Information supplied:
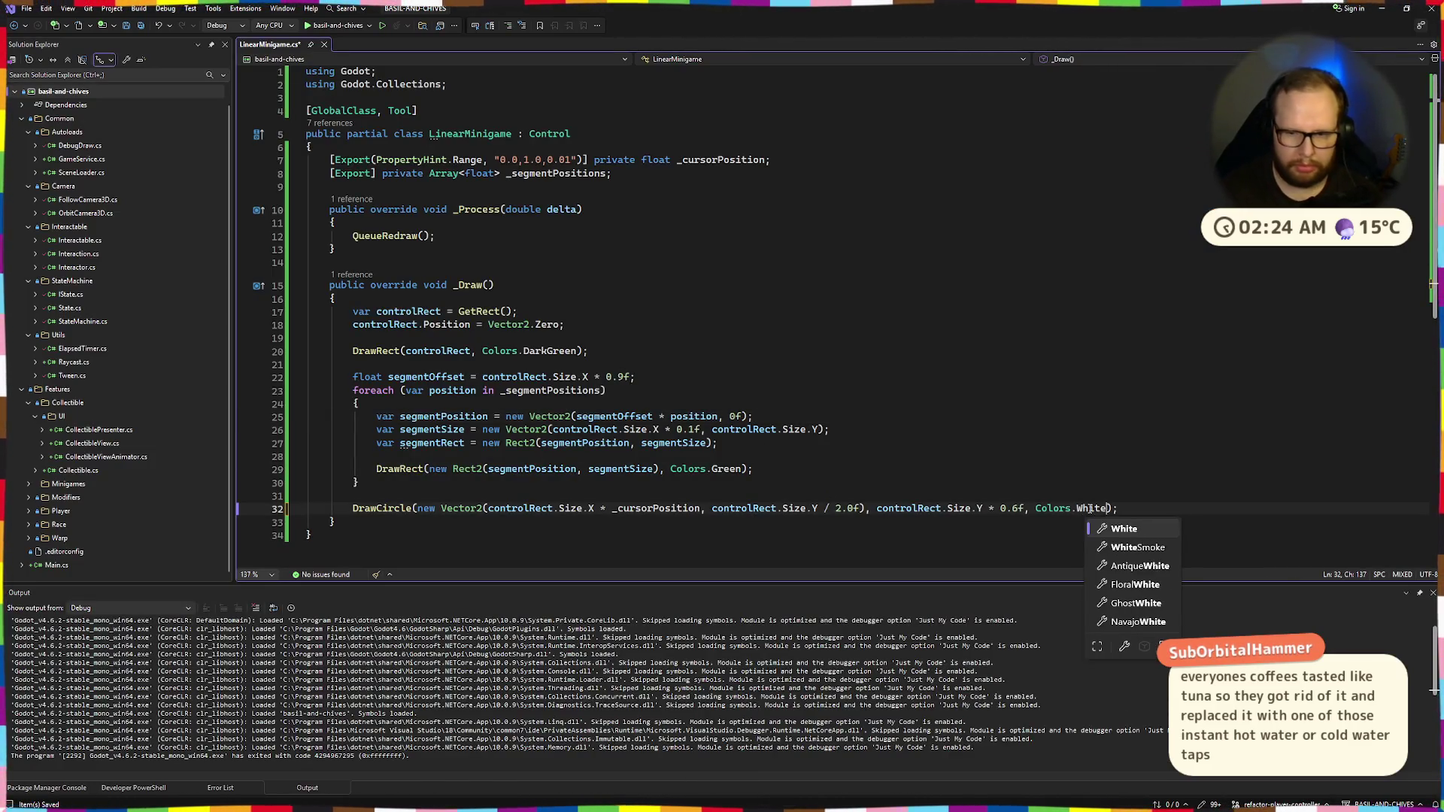
{"action": "key", "text": "Tab"}
Rebuild the .NET project in Godot with Alt+B
{"action": "left_click", "coordinate": [861, 457]}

What is needed:
Copy out the lines above, from the one holding "Rebuild the .NET project in Godot with Alt+B" through the final line, with no other lines.

The completed task:
Rebuild the .NET project in Godot with Alt+B
{"action": "left_click", "coordinate": [861, 457]}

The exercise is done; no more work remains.